Por: Gabriel S. Galán Melo
El anuncio del Gobierno Nacional sobre el rediseño institucional y la desvinculación de más de cinco mil servidores públicos ha generado, de inmediato, un fuerte debate sobre el rumbo que está tomando la administración del Estado ecuatoriano. Si bien es cierto que desde hace años es visible la necesidad de ajustar el diseño institucional y el modelo de gestión de la administración pública para hacerla funcional, eficiente y acorde a los retos actuales, indudablemente preocupa que este proceso se esté llevando a cabo sin que se haya hecho público previamente un proyecto de gobierno claramente definido o se haya comunicado con transparencia y suficiencia la visión de país que tiene el gobierno actual. Porque el rediseño institucional no puede concluir en una simple reconfiguración administrativa provocada por un cúmulo poco claro de fusiones o supresiones de entidades administrativas. Y mucho menos puede limitarse a la desvinculación masiva de servidores públicos.
Ya que, la eficiencia estatal no se logra con recortes de personal, es necesario previamente a racionalizar el número de servidores públicos, auditar los procesos administrativos, identificar los puntos de conflicto o “cuellos de botella” institucionales y corregir las obvias deficiencias en materia de simplificación, tecnificación, cobertura y facilitación de los servicios públicos. No podemos olvidar que la burocracia ecuatoriana -con todas sus limitaciones- a lo largo de los años también ha logrado albergar un grupo importante de capacidades técnicas valiosas, de memorias institucionales relevantes y de conocimientos operativos irremplazables. Eliminar servidores públicos sin un plan claro puede agravar los problemas en lugar de solucionarlos.

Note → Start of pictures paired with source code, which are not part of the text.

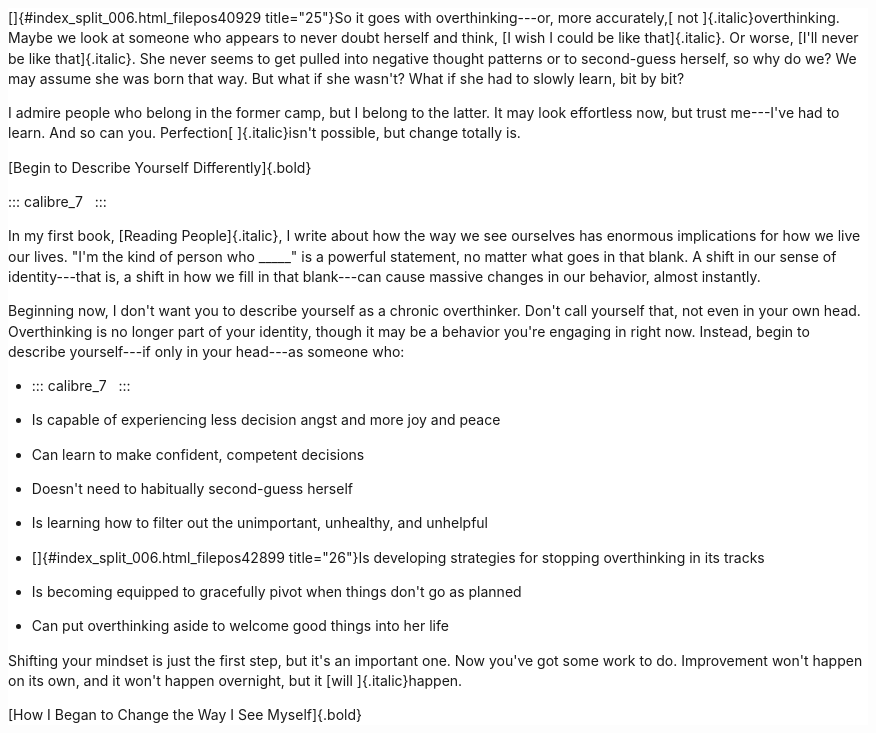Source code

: []{#index_split_006.html_filepos40929 title="25"}So it goes with
overthinking---or, more accurately,[ not ]{.italic}overthinking. Maybe
we look at someone who appears to never doubt herself and think, [I wish
I could be like that]{.italic}. Or worse, [I'll never be like
that]{.italic}. She never seems to get pulled into negative thought
patterns or to second-guess herself, so why do we? We may assume she was
born that way. But what if she wasn't? What if she had to slowly learn,
bit by bit?

I admire people who belong in the former camp, but I belong to the
latter. It may look effortless now, but trust me---I've had to learn.
And so can you. Perfection[ ]{.italic}isn't possible, but change totally
is.

[Begin to Describe Yourself Differently]{.bold}

::: calibre_7
 
:::

In my first book, [Reading People]{.italic}, I write about how the way
we see ourselves has enormous implications for how we live our lives.
"I'm the kind of person who \_\_\_\_\_" is a powerful statement, no
matter what goes in that blank. A shift in our sense of identity---that
is, a shift in how we fill in that blank---can cause massive changes in
our behavior, almost instantly.

Beginning now, I don't want you to describe yourself as a chronic
overthinker. Don't call yourself that, not even in your own head.
Overthinking is no longer part of your identity, though it may be a
behavior you're engaging in right now. Instead, begin to describe
yourself---if only in your head---as someone who:

- ::: calibre_7
   
  :::

- Is capable of experiencing less decision angst and more joy and peace

- Can learn to make confident, competent decisions

- Doesn't need to habitually second-guess herself

- Is learning how to filter out the unimportant, unhealthy, and
  unhelpful

- []{#index_split_006.html_filepos42899 title="26"}Is developing
  strategies for stopping overthinking in its tracks

- Is becoming equipped to gracefully pivot when things don't go as
  planned

- Can put overthinking aside to welcome good things into her life

Shifting your mindset is just the first step, but it's an important one.
Now you've got some work to do. Improvement won't happen on its own, and
it won't happen overnight, but it [will ]{.italic}happen.

[How I Began to Change the Way I See Myself]{.bold}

Y más allá del número de servidores públicos que están siendo separados, alarma la orientación política que subyace en algunas de las decisiones del rediseño institucional propuesto. Por ejemplo, someter el Ministerio del Ambiente al Ministerio de Energía revela una peligrosa subordinación de la política ambiental a una supuesta “necesidad extractivista”, desconociendo lamentablemente los avances institucionales que han buscado armonizar el desarrollo y la sostenibilidad. Parecería que se busca priorizar la extracción de recursos naturales sobre la protección del medio ambiente, en medio de un contexto en el que el país enfrenta enormes desafíos ambientales y ha recibido, incluso, por vía de consulta popular, el mandato ciudadano de limitar la explotación de recursos naturales no renovables en ciertas áreas.
De igual manera, integrar el sistema de rehabilitación social al Ministerio del Interior muestra una apuesta aventurada por un modelo punitivista que privilegia el control y la represión por encima de la rehabilitación y la reintegración social de las personas privadas de libertad. Y si bien, el país atraviesa muchos problemas vinculados a los grupos de delincuencia organizada, esta medida no solo podría oponerse al precepto constitucional que establece que la finalidad principal del sistema penitenciario es la rehabilitación, sino que perversamente va a terminar invisibilizando los aspectos sociales, psicológicos y educativos indispensables en la construcción de una política penitenciaria moderna y humanista que prevenga y contenga varios de los conflictos y brotes que existen en torno a la delincuencia organizada. Asimismo, fusionar el Ministerio de la Mujer y Derechos Humanos con el Ministerio de Gobierno concluye en un evidente debilitamiento institucional de las políticas de género y de derechos porque la transversalización de los derechos de las mujeres y de los grupos históricamente excluidos no puede garantizarse desde una institucionalidad subordinada a las funciones de control político y seguridad.
De manera que, rediseñar la arquitectura institucional del Estado ecuatoriano requiere mucho más que solo voluntad política y administrativa de ahorro y eficiencia. Se necesita claridad sobre el modelo de país que se quiere construir. Demanda el compromiso con los derechos constitucionales y con los sectores más vulnerables. Pues, el cambio de la arquitectura institucional de nuestra administración pública debe seguir indefectiblemente una ruta de transición ordenada, transparente y participativa. Quizá y por el apuro de la medida se terminan erosionando algunas capacidades del Estado, debilitando los servicios públicos o ahondando aún más la brecha entre los ciudadanos y las instituciones. Cuidado y en lugar de promocionar la modernización del modelo de gestión estatal, terminamos normalizando una peligrosa regresión.